Guest post by Forex Broker FxPro

Some of the weekend headlines in the financial press do not augur well for the coming week, with speculation intensifying that the American economy may already have lurched back into recession. The IMF is due to release its latest forecasts for global growth later today; no doubt its projections for growth will be revised downwards. Meanwhile, the marked slowing in the pace of growth in China is also attracting justifiable attention – the Shanghai Composite has fallen a further 1.4% overnight, a decline of more than 12% in just over two months. In forex markets, the dollar lost some ground both on Friday and again overnight. Some short-covering in the euro ahead of today’s Bernanke speech saw the single currency run up to 1.2283 in Asia, although it has since dipped back to 1.2230. The yen remains well-bid, as does the pound, with EUR/GBP now near 0.7850.

Commentary

A much more competitive Europe.

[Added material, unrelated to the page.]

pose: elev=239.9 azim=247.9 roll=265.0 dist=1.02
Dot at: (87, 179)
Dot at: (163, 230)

After the mini-euphoria which followed the EU Summit at the end of last month, the first couple of weeks of July have been pretty awful for the single currency. Safe-haven currencies such as the dollar, the Japanese yen and the Canadian dollar have recorded gains of roughly 4% so far this month, while even high-beta currencies such as the Aussie have registered an advance of close to 4%. If we scroll back a little further, the euro’s losses are even more dramatic. Since the end of the first quarter, the yen has jumped against the euro by 14.5%, the dollar by 9%, and against the pound by 6%. Some of the major Asian currencies have also surged against the euro over this time period – the won, the Singapore dollar and the Taiwanese dollar are all up by 8% since the end of March. Amidst the understandable negativity towards the single currency, it is worth recognising that the euro is now much more competitive. Since late 2009, the real trade-weighted index has dropped by more than 18% to its lowest level for almost a decade. For those producers in Europe who were already competitive at a much higher exchange rate, this decline is now starting to represent a real boon. Indeed, what is clearly happening in Europe is that there is a very powerful internal devaluation in the likes of Spain, Portugal, Italy, Greece and Ireland, and an equally critical external devaluation via the nominal exchange rate. As such, through a dramatic re-alignment of relative labour costs, much needed structural reforms in the labour market, fiscal consolidation and a significant currency depreciation, the necessary adjustments to make Europe more competitive over the longer term are well underway.

Yen dynamics. The stand-out currency last week was the yen, with EUR/JPY threatening to break below the 2012 lows (see New Records for EUR/JPY).   In contrast, USD/JPY has been confined to a relatively tight 79-80 range for nearly all of the month-to-date, suggesting that the dollar and yen are becoming more aligned as investors err towards safe-havens and away from taking on risk. In markets, the summer lull may have come early, even though the global hub of FX trading (the UK) is seeing rain on a daily basis. However, the fact that the yen outperformed last week fits with what we’ve seen in interest rate and stock markets.   The 2Y rate spread (US minus Japan) has moved in the yen’s favour as both US yields have moved lower and yen rates higher. Meanwhile, there are also signs that the yen is becoming more sensitive to stock movements, with the correlation between USD/JPY and emerging Asia stocks (MSCI) rising (on 1mth rolling basis).   This correlation was in negative territory for nearly half of last year, but only fleetingly so this year, dipping to -0.30 in May, vs. the current 0.28.   As such, the weaker tone to equities in general offered more support to the yen last week and this greater correlation underpins why it has done relatively well.